_Written task_
Exactly as written, set down each line of the data below except its pictures.

_Provided data_
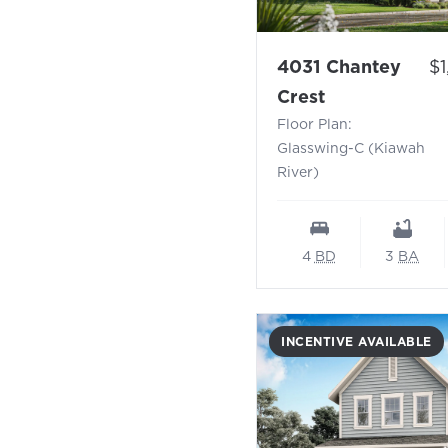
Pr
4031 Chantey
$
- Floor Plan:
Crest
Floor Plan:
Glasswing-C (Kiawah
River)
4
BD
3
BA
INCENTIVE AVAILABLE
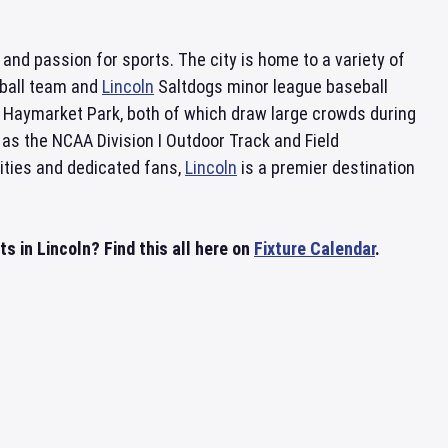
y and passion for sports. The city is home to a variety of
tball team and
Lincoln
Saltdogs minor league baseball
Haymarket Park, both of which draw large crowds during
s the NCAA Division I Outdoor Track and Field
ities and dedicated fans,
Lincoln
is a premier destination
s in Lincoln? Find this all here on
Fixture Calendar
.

_Solution for this exercise_
Pr
4031 Chantey
$
- Floor Plan:
Crest
Floor Plan:
Glasswing-C (Kiawah
River)
4
BD
3
BA
INCENTIVE AVAILABLE
y and passion for sports. The city is home to a variety of
tball team and
Lincoln
Saltdogs minor league baseball
Haymarket Park, both of which draw large crowds during
s the NCAA Division I Outdoor Track and Field
ities and dedicated fans,
Lincoln
is a premier destination
s in Lincoln? Find this all here on
Fixture Calendar
.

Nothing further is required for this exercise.